**AIM OF THE TASK:** Copy the listing word for word, starting at its first line and ending at the line that contains "Hvordan telle luftmennesker?". Reproduce only those lines.

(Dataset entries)
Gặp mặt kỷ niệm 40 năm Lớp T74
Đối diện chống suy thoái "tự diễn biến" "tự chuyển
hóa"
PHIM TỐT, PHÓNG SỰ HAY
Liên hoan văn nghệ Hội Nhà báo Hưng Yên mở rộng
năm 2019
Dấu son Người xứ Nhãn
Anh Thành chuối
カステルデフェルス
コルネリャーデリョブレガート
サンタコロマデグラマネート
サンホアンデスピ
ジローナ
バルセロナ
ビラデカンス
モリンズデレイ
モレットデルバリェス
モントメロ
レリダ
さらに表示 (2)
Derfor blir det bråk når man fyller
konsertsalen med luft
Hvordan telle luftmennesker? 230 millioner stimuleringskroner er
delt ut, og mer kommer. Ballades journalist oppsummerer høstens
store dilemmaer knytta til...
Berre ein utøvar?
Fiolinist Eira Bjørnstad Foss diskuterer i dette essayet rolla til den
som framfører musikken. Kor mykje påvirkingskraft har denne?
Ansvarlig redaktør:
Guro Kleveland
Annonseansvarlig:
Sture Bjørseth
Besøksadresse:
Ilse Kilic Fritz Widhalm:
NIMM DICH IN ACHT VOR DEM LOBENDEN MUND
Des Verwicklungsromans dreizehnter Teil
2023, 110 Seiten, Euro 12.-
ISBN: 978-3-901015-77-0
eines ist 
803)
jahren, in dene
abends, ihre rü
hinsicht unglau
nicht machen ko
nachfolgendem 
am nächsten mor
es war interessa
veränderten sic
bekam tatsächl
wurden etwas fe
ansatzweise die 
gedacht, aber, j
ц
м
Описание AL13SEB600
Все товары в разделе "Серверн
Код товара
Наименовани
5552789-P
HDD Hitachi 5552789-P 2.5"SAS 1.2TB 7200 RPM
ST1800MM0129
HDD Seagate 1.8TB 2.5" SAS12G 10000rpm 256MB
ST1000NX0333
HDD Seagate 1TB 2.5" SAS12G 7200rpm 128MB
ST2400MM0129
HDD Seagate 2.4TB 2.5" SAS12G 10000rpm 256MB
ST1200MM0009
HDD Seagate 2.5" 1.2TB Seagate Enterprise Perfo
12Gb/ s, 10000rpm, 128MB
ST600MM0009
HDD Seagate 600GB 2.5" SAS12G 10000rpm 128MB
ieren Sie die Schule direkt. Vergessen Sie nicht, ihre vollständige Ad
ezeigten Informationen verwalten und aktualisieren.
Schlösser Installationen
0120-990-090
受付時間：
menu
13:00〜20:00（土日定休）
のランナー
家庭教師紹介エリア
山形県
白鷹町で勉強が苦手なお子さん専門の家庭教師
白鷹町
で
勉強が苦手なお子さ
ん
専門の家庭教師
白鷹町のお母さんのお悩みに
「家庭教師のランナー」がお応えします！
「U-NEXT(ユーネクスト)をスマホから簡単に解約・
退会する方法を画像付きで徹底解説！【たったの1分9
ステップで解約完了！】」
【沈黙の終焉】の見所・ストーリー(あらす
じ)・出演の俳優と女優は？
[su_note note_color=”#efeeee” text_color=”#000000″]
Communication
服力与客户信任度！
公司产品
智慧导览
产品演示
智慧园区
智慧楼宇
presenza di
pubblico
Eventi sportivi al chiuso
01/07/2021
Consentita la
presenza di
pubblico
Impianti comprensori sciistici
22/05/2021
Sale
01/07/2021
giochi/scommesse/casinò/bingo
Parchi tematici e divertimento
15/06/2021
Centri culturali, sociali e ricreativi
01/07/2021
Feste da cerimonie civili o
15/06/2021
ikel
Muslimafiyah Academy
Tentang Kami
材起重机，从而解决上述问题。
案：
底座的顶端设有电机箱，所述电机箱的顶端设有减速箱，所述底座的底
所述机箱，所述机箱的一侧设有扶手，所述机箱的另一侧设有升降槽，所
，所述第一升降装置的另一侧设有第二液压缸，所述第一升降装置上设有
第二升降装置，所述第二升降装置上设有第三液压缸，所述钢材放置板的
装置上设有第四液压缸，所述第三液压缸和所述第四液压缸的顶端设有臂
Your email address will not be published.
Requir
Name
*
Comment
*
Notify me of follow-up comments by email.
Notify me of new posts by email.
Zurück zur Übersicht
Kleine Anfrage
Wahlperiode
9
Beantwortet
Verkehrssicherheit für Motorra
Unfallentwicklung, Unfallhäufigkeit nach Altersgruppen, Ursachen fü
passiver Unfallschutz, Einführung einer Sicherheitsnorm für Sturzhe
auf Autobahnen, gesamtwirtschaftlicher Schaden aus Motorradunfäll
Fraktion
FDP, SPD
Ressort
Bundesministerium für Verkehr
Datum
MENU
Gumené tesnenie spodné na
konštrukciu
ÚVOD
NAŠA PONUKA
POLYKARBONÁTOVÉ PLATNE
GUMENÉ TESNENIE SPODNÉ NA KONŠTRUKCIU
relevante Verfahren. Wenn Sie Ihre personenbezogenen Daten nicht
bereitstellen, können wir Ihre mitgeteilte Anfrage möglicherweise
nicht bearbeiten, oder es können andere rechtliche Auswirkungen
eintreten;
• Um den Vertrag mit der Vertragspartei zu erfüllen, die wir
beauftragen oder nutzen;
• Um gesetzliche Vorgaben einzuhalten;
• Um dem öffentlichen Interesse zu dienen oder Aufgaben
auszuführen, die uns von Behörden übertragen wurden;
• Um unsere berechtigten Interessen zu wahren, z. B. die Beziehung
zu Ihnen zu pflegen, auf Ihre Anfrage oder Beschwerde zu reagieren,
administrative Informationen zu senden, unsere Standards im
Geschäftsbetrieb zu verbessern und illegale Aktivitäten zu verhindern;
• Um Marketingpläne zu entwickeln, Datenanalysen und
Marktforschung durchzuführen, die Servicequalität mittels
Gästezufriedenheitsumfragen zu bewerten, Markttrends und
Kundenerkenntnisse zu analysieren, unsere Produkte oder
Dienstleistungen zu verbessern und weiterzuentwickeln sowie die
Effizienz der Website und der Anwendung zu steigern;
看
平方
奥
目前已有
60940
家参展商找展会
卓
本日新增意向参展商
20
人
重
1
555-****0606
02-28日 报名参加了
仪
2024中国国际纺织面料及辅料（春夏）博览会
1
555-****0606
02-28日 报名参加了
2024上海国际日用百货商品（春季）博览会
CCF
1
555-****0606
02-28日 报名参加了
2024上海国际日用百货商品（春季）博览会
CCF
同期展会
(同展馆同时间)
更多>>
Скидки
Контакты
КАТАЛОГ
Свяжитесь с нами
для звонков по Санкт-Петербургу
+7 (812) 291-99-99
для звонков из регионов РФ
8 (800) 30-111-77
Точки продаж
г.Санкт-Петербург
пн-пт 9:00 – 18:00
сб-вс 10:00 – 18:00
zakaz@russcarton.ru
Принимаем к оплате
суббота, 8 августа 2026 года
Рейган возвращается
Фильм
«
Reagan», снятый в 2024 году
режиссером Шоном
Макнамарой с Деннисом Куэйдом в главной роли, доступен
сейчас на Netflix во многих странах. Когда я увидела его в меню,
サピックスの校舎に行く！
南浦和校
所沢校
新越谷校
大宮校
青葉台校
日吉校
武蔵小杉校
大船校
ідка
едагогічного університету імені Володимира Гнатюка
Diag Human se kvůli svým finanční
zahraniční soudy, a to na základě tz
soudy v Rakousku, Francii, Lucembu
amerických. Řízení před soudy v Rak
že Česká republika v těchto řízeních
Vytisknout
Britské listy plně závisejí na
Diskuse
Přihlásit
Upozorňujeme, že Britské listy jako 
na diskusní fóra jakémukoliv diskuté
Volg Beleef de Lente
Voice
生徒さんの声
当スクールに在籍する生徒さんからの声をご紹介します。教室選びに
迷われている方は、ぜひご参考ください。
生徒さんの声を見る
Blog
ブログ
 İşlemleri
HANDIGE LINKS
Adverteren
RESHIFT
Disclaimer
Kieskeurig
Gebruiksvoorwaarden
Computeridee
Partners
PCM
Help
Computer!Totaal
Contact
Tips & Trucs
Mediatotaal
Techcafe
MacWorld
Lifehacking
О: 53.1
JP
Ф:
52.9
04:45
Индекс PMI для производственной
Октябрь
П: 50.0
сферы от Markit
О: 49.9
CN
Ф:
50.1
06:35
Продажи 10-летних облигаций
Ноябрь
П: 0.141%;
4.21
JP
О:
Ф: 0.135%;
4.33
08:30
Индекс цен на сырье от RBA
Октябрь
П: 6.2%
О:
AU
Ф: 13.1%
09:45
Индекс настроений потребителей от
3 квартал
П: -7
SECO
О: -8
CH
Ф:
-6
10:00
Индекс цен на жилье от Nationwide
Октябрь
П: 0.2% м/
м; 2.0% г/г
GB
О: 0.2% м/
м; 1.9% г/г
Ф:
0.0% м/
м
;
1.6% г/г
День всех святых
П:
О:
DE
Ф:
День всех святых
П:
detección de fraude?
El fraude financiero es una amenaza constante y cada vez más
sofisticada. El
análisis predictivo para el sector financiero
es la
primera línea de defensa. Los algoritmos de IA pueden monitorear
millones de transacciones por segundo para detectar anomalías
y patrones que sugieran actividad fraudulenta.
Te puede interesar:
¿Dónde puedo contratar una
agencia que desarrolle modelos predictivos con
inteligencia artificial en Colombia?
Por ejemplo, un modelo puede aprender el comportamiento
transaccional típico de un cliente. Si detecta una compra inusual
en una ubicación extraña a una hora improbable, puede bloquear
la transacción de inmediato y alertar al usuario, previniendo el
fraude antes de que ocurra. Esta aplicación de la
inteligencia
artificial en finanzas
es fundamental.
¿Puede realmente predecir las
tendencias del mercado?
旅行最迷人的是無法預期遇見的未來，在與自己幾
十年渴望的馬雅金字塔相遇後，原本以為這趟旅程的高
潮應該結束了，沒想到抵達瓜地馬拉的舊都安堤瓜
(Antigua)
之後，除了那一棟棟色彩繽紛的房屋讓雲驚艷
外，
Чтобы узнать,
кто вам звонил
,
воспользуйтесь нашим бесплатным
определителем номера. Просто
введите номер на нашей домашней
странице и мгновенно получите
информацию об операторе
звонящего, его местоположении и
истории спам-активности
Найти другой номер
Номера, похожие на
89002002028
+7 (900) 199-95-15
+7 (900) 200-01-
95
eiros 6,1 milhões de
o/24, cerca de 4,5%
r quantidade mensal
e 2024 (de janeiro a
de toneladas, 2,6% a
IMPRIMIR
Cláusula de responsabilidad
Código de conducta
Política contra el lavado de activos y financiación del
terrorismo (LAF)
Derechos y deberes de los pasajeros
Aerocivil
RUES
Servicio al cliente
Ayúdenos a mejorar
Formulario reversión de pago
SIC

**RESULT:**
Gặp mặt kỷ niệm 40 năm Lớp T74
Đối diện chống suy thoái "tự diễn biến" "tự chuyển
hóa"
PHIM TỐT, PHÓNG SỰ HAY
Liên hoan văn nghệ Hội Nhà báo Hưng Yên mở rộng
năm 2019
Dấu son Người xứ Nhãn
Anh Thành chuối
カステルデフェルス
コルネリャーデリョブレガート
サンタコロマデグラマネート
サンホアンデスピ
ジローナ
バルセロナ
ビラデカンス
モリンズデレイ
モレットデルバリェス
モントメロ
レリダ
さらに表示 (2)
Derfor blir det bråk når man fyller
konsertsalen med luft
Hvordan telle luftmennesker? 230 millioner stimuleringskroner er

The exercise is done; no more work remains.